In other news, World Liberty Financial (WLFI) is facing resistance after proposing a governance change. The proposal aims to unlock 62.3 billion tokens with vesting extending beyond Trump’s potential second term. Investors face a two-year cliff before linear vesting for early stakeholders; non-supporters risk indefinite locking of their tokens. Founders plan to burn 10% of their shares, with the remainder vesting over five years post-two-year cliff. This has been met with disapproval from WLFI holders, including Justin Sun.

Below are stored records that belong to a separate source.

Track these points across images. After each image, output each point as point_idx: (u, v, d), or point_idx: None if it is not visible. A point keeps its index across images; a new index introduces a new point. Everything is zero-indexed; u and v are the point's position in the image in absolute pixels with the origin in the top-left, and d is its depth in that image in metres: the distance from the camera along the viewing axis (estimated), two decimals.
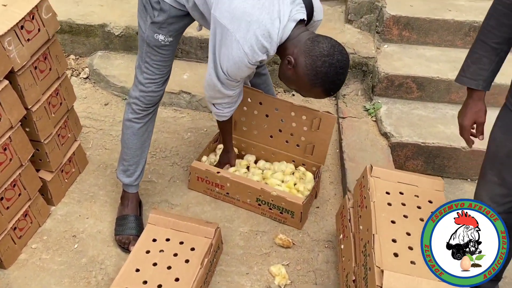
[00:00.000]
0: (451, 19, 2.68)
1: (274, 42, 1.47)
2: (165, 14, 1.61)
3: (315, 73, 1.45)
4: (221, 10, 1.45)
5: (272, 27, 1.44)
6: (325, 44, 1.44)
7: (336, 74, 1.45)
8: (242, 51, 1.45)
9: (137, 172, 1.91)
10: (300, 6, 1.50)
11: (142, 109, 1.81)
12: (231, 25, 1.44)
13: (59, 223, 1.97)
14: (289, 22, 1.47)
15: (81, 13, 2.91)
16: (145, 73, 1.75)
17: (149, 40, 1.67)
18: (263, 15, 1.43)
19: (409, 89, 2.57)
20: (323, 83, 1.47)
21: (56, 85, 1.89)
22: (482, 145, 2.30)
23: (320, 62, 1.43)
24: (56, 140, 1.95)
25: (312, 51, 1.44)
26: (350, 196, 1.82)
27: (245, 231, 1.98)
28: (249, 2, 1.43)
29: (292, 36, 1.49)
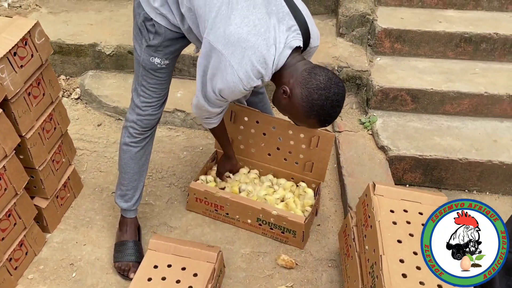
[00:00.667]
0: (442, 31, 2.71)
1: (269, 69, 1.45)
2: (160, 37, 1.59)
3: (311, 106, 1.43)
4: (215, 35, 1.43)
5: (267, 53, 1.42)
6: (322, 76, 1.42)
7: (332, 107, 1.44)
8: (236, 77, 1.43)
9: (136, 197, 1.88)
10: (297, 33, 1.48)
11: (139, 132, 1.78)
12: (226, 51, 1.42)
13: (55, 251, 1.91)
14: (285, 49, 1.45)
15: (71, 33, 2.87)
16: (141, 96, 1.72)
17: (145, 63, 1.65)
18: (259, 41, 1.41)
19: (404, 102, 2.58)
20: (318, 115, 1.45)
21: (50, 110, 1.86)
22: (479, 156, 2.33)
23: (316, 95, 1.41)
24: (51, 165, 1.91)
25: (309, 83, 1.42)
26: (352, 214, 1.80)
27: (246, 253, 1.94)
28: (244, 29, 1.41)
29: (288, 64, 1.47)
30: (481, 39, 2.69)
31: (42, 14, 3.08)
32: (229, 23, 1.41)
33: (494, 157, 2.31)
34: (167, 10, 1.54)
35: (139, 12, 1.58)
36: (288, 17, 1.47)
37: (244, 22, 1.41)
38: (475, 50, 2.73)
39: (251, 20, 1.41)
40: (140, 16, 1.58)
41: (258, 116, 2.04)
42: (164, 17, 1.56)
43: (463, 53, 2.75)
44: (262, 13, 1.43)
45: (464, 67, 2.70)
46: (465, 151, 2.34)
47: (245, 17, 1.41)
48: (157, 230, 2.02)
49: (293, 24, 1.47)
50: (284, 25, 1.46)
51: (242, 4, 1.42)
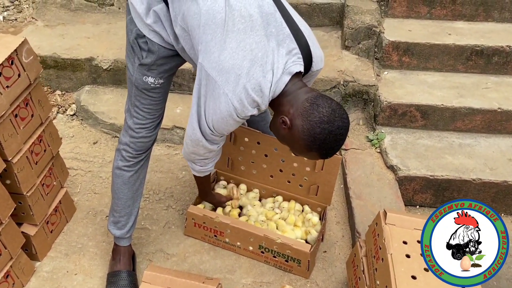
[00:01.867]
0: (452, 44, 2.59)
1: (265, 97, 1.34)
2: (153, 56, 1.49)
3: (313, 140, 1.32)
4: (209, 60, 1.32)
5: (264, 80, 1.31)
6: (325, 108, 1.30)
7: (335, 141, 1.33)
8: (231, 105, 1.33)
9: (129, 224, 1.76)
10: (297, 57, 1.36)
11: (133, 156, 1.67)
12: (219, 77, 1.31)
13: (45, 282, 1.80)
14: (284, 75, 1.34)
15: (67, 47, 2.78)
16: (134, 117, 1.62)
17: (138, 83, 1.54)
18: (254, 67, 1.30)
19: (413, 118, 2.46)
20: (320, 149, 1.34)
21: (39, 132, 1.75)
22: (493, 176, 2.21)
23: (319, 129, 1.30)
24: (40, 190, 1.80)
25: (311, 116, 1.30)
26: (362, 244, 1.68)
27: (248, 283, 1.82)
28: (240, 53, 1.30)
29: (287, 91, 1.35)
30: (493, 52, 2.58)
31: (38, 28, 2.99)
32: (224, 48, 1.30)
33: (509, 177, 2.19)
34: (161, 28, 1.44)
35: (131, 29, 1.48)
36: (289, 40, 1.35)
37: (240, 46, 1.30)
38: (486, 64, 2.61)
39: (247, 44, 1.30)
40: (133, 33, 1.48)
41: (259, 137, 1.93)
42: (158, 34, 1.46)
43: (474, 66, 2.63)
44: (260, 36, 1.32)
45: (476, 81, 2.59)
46: (479, 170, 2.22)
47: (241, 41, 1.31)
48: (153, 258, 1.91)
49: (294, 47, 1.36)
50: (284, 48, 1.34)
51: (239, 27, 1.31)
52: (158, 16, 1.43)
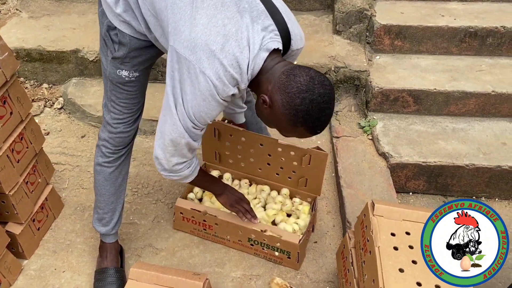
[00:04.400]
0: (445, 26, 2.53)
1: (244, 74, 1.26)
2: (125, 48, 1.43)
3: (295, 112, 1.23)
4: (180, 40, 1.24)
5: (241, 56, 1.23)
6: (302, 77, 1.21)
7: (319, 110, 1.23)
8: (210, 84, 1.23)
9: (114, 220, 1.74)
10: (274, 33, 1.29)
11: (112, 151, 1.63)
12: (193, 56, 1.22)
13: (32, 280, 1.78)
14: (261, 51, 1.26)
15: (52, 39, 2.72)
16: (112, 112, 1.57)
17: (112, 77, 1.49)
18: (229, 42, 1.22)
19: (406, 103, 2.42)
20: (306, 122, 1.24)
21: (20, 130, 1.71)
22: (487, 161, 2.17)
23: (298, 99, 1.21)
24: (24, 188, 1.77)
25: (288, 87, 1.22)
26: (351, 235, 1.65)
27: (237, 276, 1.81)
28: (212, 29, 1.22)
29: (265, 68, 1.27)
30: (487, 33, 2.52)
31: (22, 19, 2.92)
32: (195, 24, 1.23)
33: (503, 161, 2.15)
34: (131, 17, 1.38)
35: (103, 21, 1.43)
36: (263, 16, 1.28)
37: (212, 22, 1.23)
38: (481, 45, 2.56)
39: (219, 19, 1.23)
40: (104, 25, 1.43)
41: (244, 134, 1.89)
42: (128, 25, 1.40)
43: (468, 48, 2.57)
44: (232, 12, 1.25)
45: (470, 63, 2.53)
46: (472, 155, 2.18)
47: (212, 17, 1.23)
48: (142, 253, 1.89)
49: (270, 23, 1.28)
50: (259, 24, 1.26)
51: (209, 2, 1.24)
52: (129, 4, 1.37)
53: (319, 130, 1.29)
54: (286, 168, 1.91)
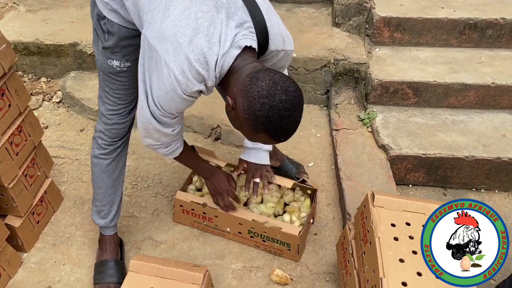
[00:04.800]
0: (445, 18, 2.52)
1: (211, 71, 1.21)
2: (114, 37, 1.42)
3: (255, 118, 1.16)
4: (152, 29, 1.22)
5: (209, 52, 1.19)
6: (264, 81, 1.14)
7: (280, 118, 1.15)
8: (173, 78, 1.20)
9: (112, 212, 1.73)
10: (249, 31, 1.23)
11: (108, 143, 1.63)
12: (160, 47, 1.20)
13: (32, 273, 1.78)
14: (232, 48, 1.21)
15: (50, 32, 2.71)
16: (106, 103, 1.57)
17: (103, 67, 1.49)
18: (198, 36, 1.18)
19: (405, 95, 2.41)
20: (266, 128, 1.17)
21: (18, 122, 1.71)
22: (486, 153, 2.17)
23: (258, 104, 1.14)
24: (23, 181, 1.76)
25: (250, 91, 1.15)
26: (351, 226, 1.66)
27: (237, 268, 1.81)
28: (182, 21, 1.19)
29: (235, 67, 1.22)
30: (487, 25, 2.51)
31: (20, 13, 2.91)
32: (167, 15, 1.20)
33: (502, 153, 2.15)
34: (119, 5, 1.37)
35: (93, 11, 1.43)
36: (241, 12, 1.23)
37: (184, 14, 1.20)
38: (480, 37, 2.55)
39: (192, 12, 1.20)
40: (94, 15, 1.43)
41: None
42: (117, 13, 1.39)
43: (468, 40, 2.56)
44: (208, 6, 1.21)
45: (469, 55, 2.52)
46: (472, 147, 2.18)
47: (186, 9, 1.20)
48: (141, 246, 1.89)
49: (246, 20, 1.23)
50: (235, 21, 1.22)
51: None
52: None
53: (282, 138, 1.22)
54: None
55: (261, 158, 1.71)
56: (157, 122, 1.33)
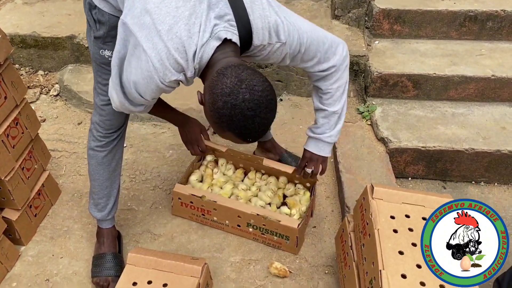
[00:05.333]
0: (445, 10, 2.50)
1: (190, 61, 1.18)
2: (104, 27, 1.40)
3: (218, 116, 1.12)
4: (132, 15, 1.20)
5: (188, 41, 1.16)
6: (230, 78, 1.10)
7: (243, 118, 1.10)
8: (151, 65, 1.17)
9: (109, 205, 1.72)
10: (230, 24, 1.19)
11: (103, 135, 1.62)
12: (140, 33, 1.17)
13: (30, 266, 1.77)
14: (212, 39, 1.17)
15: (47, 25, 2.69)
16: (100, 94, 1.56)
17: (95, 57, 1.48)
18: (178, 25, 1.15)
19: (405, 88, 2.40)
20: (230, 127, 1.13)
21: (15, 114, 1.69)
22: (486, 145, 2.16)
23: (221, 102, 1.10)
24: (20, 174, 1.75)
25: (215, 88, 1.11)
26: (350, 218, 1.65)
27: (236, 261, 1.80)
28: (163, 9, 1.16)
29: (213, 60, 1.18)
30: (487, 17, 2.49)
31: (16, 5, 2.88)
32: (147, 2, 1.19)
33: (502, 146, 2.14)
34: None
35: (85, 0, 1.42)
36: (222, 4, 1.20)
37: (165, 2, 1.17)
38: (480, 29, 2.53)
39: (173, 1, 1.18)
40: (86, 5, 1.42)
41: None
42: (107, 2, 1.37)
43: (468, 33, 2.55)
44: None
45: (469, 48, 2.51)
46: (472, 140, 2.17)
47: None
48: (140, 239, 1.88)
49: (227, 12, 1.20)
50: (215, 12, 1.19)
51: None
52: None
53: (249, 139, 1.17)
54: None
55: (320, 148, 1.68)
56: (130, 104, 1.33)
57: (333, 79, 1.51)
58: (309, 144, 1.69)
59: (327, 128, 1.62)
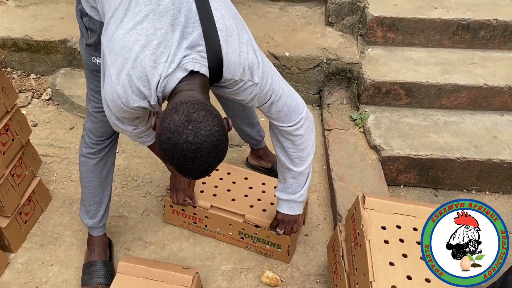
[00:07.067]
0: (438, 18, 2.52)
1: (153, 91, 1.16)
2: (95, 34, 1.40)
3: (162, 149, 1.09)
4: (106, 37, 1.20)
5: (152, 71, 1.14)
6: (179, 116, 1.06)
7: (183, 159, 1.06)
8: (114, 91, 1.17)
9: (100, 213, 1.71)
10: (200, 55, 1.16)
11: (95, 142, 1.61)
12: (109, 57, 1.18)
13: (19, 274, 1.76)
14: (178, 70, 1.14)
15: (40, 29, 2.67)
16: (92, 101, 1.56)
17: (87, 64, 1.48)
18: (144, 54, 1.14)
19: (398, 96, 2.40)
20: (171, 163, 1.10)
21: (5, 121, 1.68)
22: (478, 154, 2.17)
23: (164, 137, 1.07)
24: (10, 181, 1.74)
25: (164, 121, 1.08)
26: (341, 228, 1.65)
27: (228, 270, 1.79)
28: (132, 36, 1.15)
29: (176, 90, 1.15)
30: (479, 26, 2.51)
31: (9, 8, 2.86)
32: (119, 27, 1.18)
33: (494, 155, 2.15)
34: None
35: (77, 7, 1.42)
36: (196, 34, 1.17)
37: (136, 29, 1.15)
38: (473, 38, 2.55)
39: (144, 28, 1.15)
40: (78, 12, 1.42)
41: (230, 168, 1.95)
42: (97, 11, 1.37)
43: (461, 41, 2.56)
44: (163, 23, 1.15)
45: (462, 56, 2.52)
46: (463, 149, 2.18)
47: (138, 23, 1.16)
48: (131, 247, 1.87)
49: (200, 43, 1.17)
50: (188, 41, 1.16)
51: (141, 8, 1.17)
52: None
53: (188, 177, 1.14)
54: (264, 200, 1.85)
55: (294, 209, 1.67)
56: (116, 118, 1.31)
57: (299, 137, 1.48)
58: (282, 206, 1.67)
59: (297, 187, 1.60)
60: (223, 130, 1.11)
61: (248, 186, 1.91)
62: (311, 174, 1.61)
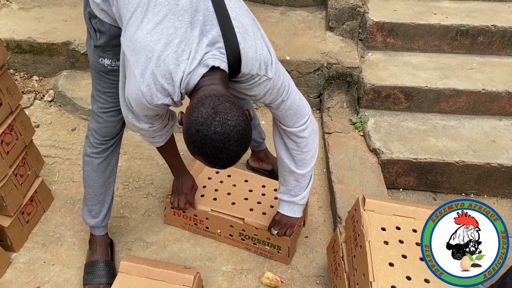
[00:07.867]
0: (437, 24, 2.55)
1: (177, 87, 1.20)
2: (105, 36, 1.43)
3: (191, 141, 1.13)
4: (126, 38, 1.24)
5: (175, 69, 1.18)
6: (206, 108, 1.10)
7: (213, 149, 1.11)
8: (138, 89, 1.21)
9: (103, 212, 1.73)
10: (220, 51, 1.20)
11: (100, 142, 1.63)
12: (131, 57, 1.22)
13: (21, 273, 1.77)
14: (200, 67, 1.19)
15: (43, 31, 2.69)
16: (98, 102, 1.58)
17: (95, 66, 1.50)
18: (167, 52, 1.18)
19: (397, 100, 2.43)
20: (201, 154, 1.14)
21: (10, 121, 1.70)
22: (476, 158, 2.19)
23: (193, 129, 1.11)
24: (14, 180, 1.75)
25: (192, 114, 1.12)
26: (341, 229, 1.66)
27: (228, 270, 1.81)
28: (154, 36, 1.19)
29: (199, 85, 1.20)
30: (478, 32, 2.54)
31: (12, 11, 2.89)
32: (140, 27, 1.21)
33: (492, 159, 2.17)
34: (108, 6, 1.39)
35: (86, 9, 1.44)
36: (215, 31, 1.21)
37: (157, 29, 1.19)
38: (472, 44, 2.58)
39: (165, 28, 1.19)
40: (86, 14, 1.44)
41: (231, 171, 1.95)
42: (107, 13, 1.40)
43: (460, 47, 2.59)
44: (182, 22, 1.19)
45: (461, 62, 2.55)
46: (462, 153, 2.20)
47: (158, 23, 1.19)
48: (132, 247, 1.88)
49: (218, 40, 1.21)
50: (208, 39, 1.20)
51: (160, 8, 1.20)
52: None
53: (218, 167, 1.18)
54: (264, 203, 1.87)
55: (294, 211, 1.71)
56: (133, 117, 1.37)
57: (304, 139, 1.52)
58: (283, 207, 1.70)
59: (299, 189, 1.64)
60: (248, 120, 1.15)
61: (248, 189, 1.93)
62: (313, 177, 1.64)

Meanwhile, a former wool sneaker company for SF tech workers that once soared to $4B valuation before plummeting by 99%, is shifting focus to AI compute infrastructure under the new moniker NewBird AI. The stock surged from $2.49 to $17 intraday on Tuesday as part of its strategy to divest the Allbirds brand, valued at $39M, to American Exchange Group. Additionally, it secured a $50M convertible loan from an institutional investor to finance GPU hardware for leasing.
With AI’s growth trajectory in mind, some are drawing parallels between this move and past tech bubbles like pets.com.
Elon Musk is set to launch X Money this month, envisioned as peer-to-peer payments integrated into X with potential stablecoin features, ultimately aiming to supplant traditional banking. On Tuesday, Senator Warren demanded written responses from Musk by April 21 regarding FDIC insurance gaps, possible stablecoin issuance under the GENIUS Act, financial surveillance, data monetization, and whether his leadership at X inspires consumer confidence.
Warren, as the Senate Banking Committee’s ranking member, is part of the committee overseeing the Clarity Act markup this month. The simultaneous events include the X Money launch, a Warsh hearing, and an FOMC meeting, marking a particularly active April for Washington.